Python is commonly used in web development. So, if you are considering working as a freelancer or with a start-up or an SME, starting with this language could quickly offer crossover benefits between online business and analytics.
Like Python, R is free and open source, making it accessible and driving its popularity.
R is the most difficult of the three languages to learn and it can be difficult to transition into if you already know another programming language, such as C. One R expert explains that its difficulty “is due to the fact that it is radically different from other analytics software and… is…an unavoidable by-product of its extreme power and flexibility”. There is a large online community for support, but not as large as that for Python. Some say that R makes hard things easy, and easy things hard.
Don’t let the difficulty put you off, however. R’s flexibility and power reaps dividends for those who persevere. Especially for those to whom data visualisation is a priority, the number of add-on packages means that there is likely to be something to meet your needs, making it the best among the three for visualisation.

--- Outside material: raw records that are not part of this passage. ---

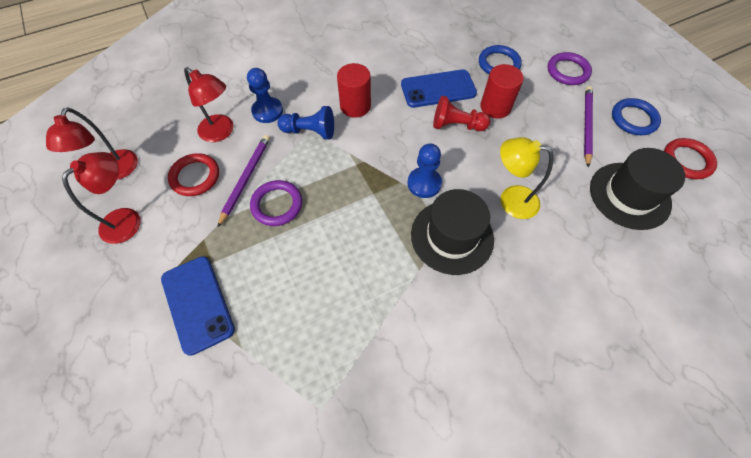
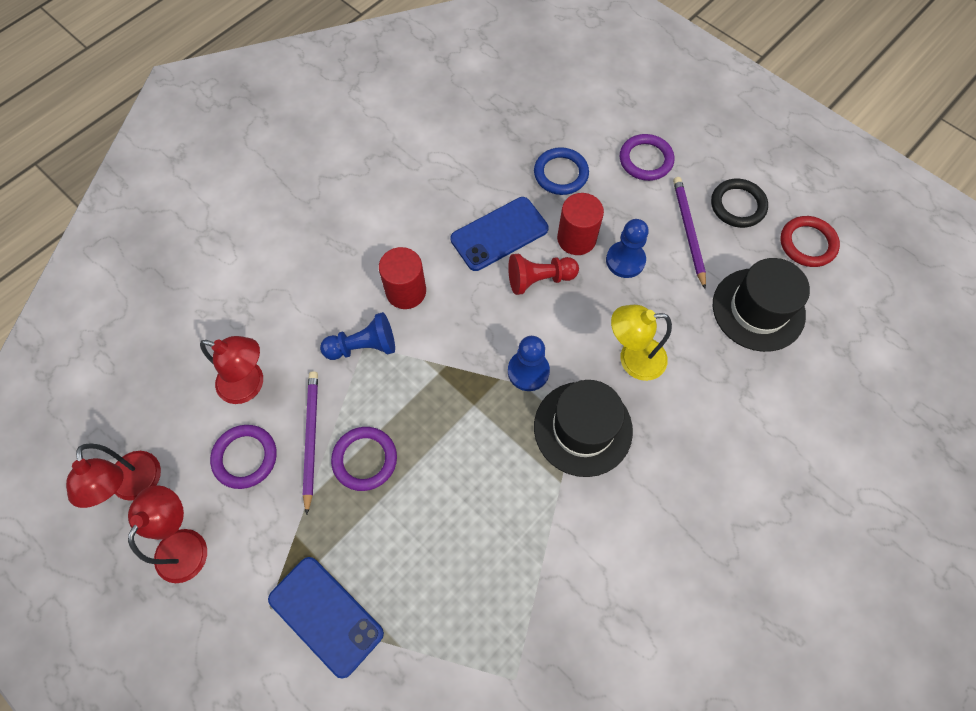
camera: 20 degrees left, 5 degrees up
red ring [168,153,219,196] -> purple ring [210,425,277,489]
blue pawn [247,68,283,123] -> blue pawn moved to [606,219,649,278]
blue ring [612,98,661,135] -> black ring [711,179,768,228]

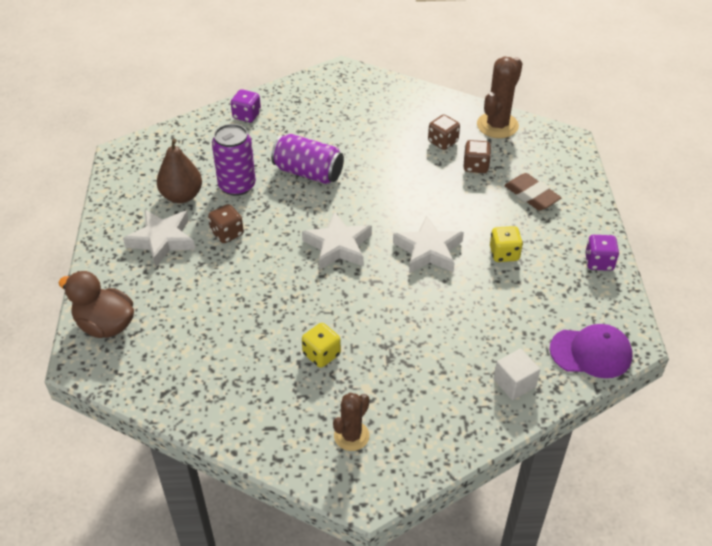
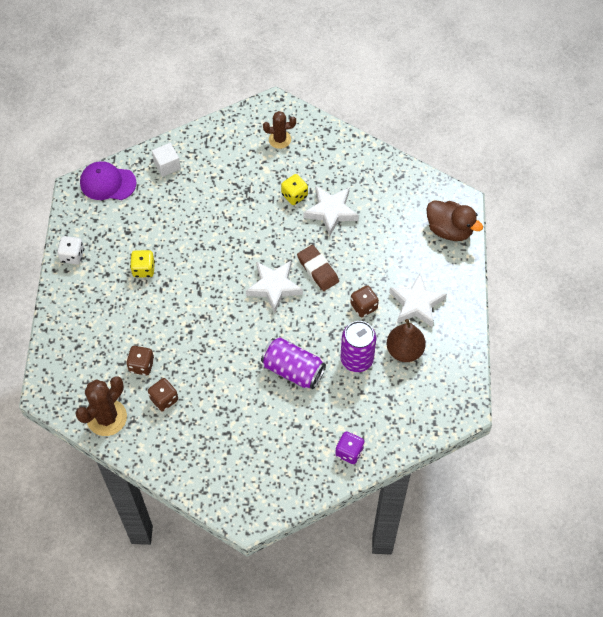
camera: 175 degrees left, 15 degrees up
brown cactus [333,393,370,451] -> brown cactus turned 45 degrees clockwise [263,111,296,149]
white star [393,215,464,273] -> white star moved to [303,186,359,236]
brown eraser [504,173,562,211] -> brown eraser moved to [297,245,339,291]
purple dice [585,235,619,271] -> white dice [57,236,84,264]

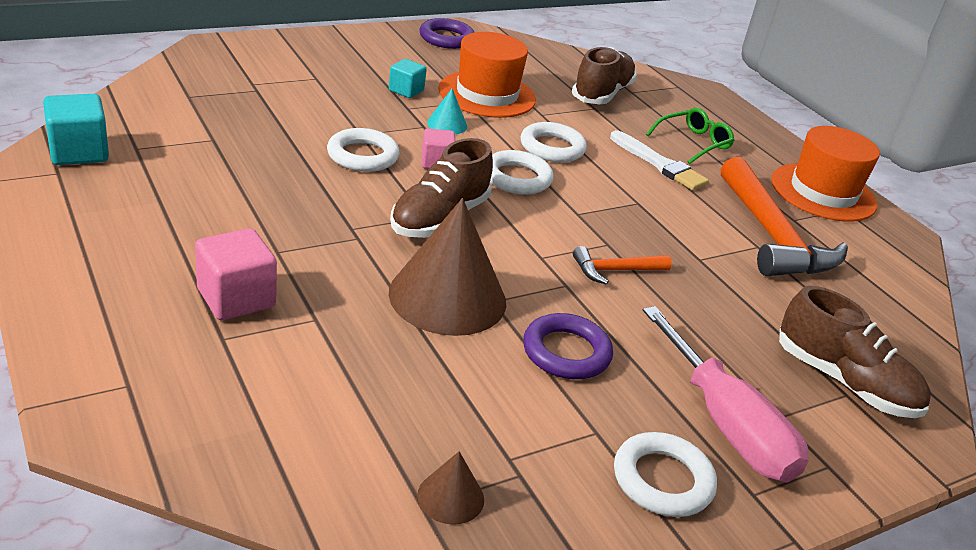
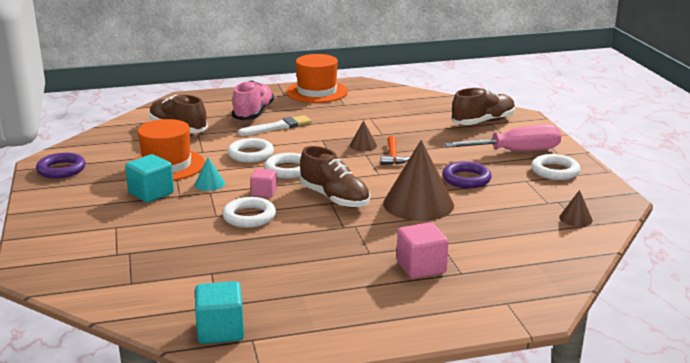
camera: 70 degrees left, 10 degrees down
turquoise cube [389,59,427,98] -> turquoise cube [125,154,174,203], size x1.57
green glasses [646,108,734,164] -> pink shoe [232,81,274,120]
orange hammer [721,157,848,276] -> none
none -> brown cone [350,120,377,151]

Because of its power, R has a strong user base in academia and among pure data scientists. It is used in almost every sector, including finance, banking, health sciences and social media. Machine learning is one often-mentioned application, so for those heading for an AI-focused career, R could be worth the extra learning effort.
SAS is the undisputed market leader in commercial analytics space. Unfortunately, it is likely to be prohibitively expensive for an individual licence, unless you are eligible for a (limited) free student and teacher version.
SAS’s features above mean that it potentially offers the fastest learning trajectory compared to R and Python, especially for those with no coding experience. Familiar features such as drag and drop mean that you can get going without needing to code. There is also good technical support and training materials.
SAS has a user-friendly GUI and a vast array of statistical functions. It is similar to SQL – so you have a head start if you already know that language, which may influence your choice. Some complain that it misses out on the latest statistical functions compared to nimble, open-source R and Python.
It stands to reason that if you have access to SAS in your place of work, and you’re likely to stay working within large companies that can have a preference for SAS, it’s a no brainer to start here.
Which language you choose will depend on the direction you want to take your career, but in terms of accessibility, cost and career prospects, Python is the sensible choice for most beginners.